Sea Monsters: These count as cavalry units, and can freely move and change direction in each turn. Sea monsters can swim surfaced or submerged (replace a submerged sea monster with an oval of black cardboard, showing its shadow and general location). A sea monster must declare its surfaced or submerged status at the beginning of its movement phase. It does not cost movement to surface or submerge. Submerged sea monsters can only attack or be attacked by other submerged sea monsters. Surfaced sea monsters can attack or be attacked by other surfaced sea monsters or ships. If a ship rams a sea monster, it causes 2d8 damage if a merchant ship, or 2d12 if a warship. Sea monsters do not ram, but attack only the ship's crew. Whether a spell cast from a ship can affect a submerged sea monster is dependent on the game master's interpretation of the spell.

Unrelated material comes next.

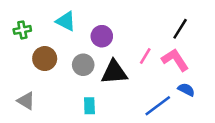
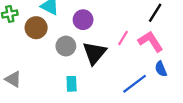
brown circle: (45, 59) -> (36, 28), moved
black triangle: (114, 72) -> (94, 53), turned -45
blue semicircle: (186, 90) -> (161, 69), turned -140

Wind and Current: To keep things simple, assume that naval combat is by oared galleys, which, historically, always lowered their sails before battle. Thus, these factors don't need to intrude. Alternatively, if the wind or current is very strong, you could say that a ship gets a half movement penalty if it sails (at even a slight angle) against the wind or current, but no bonus from running before the wind or current.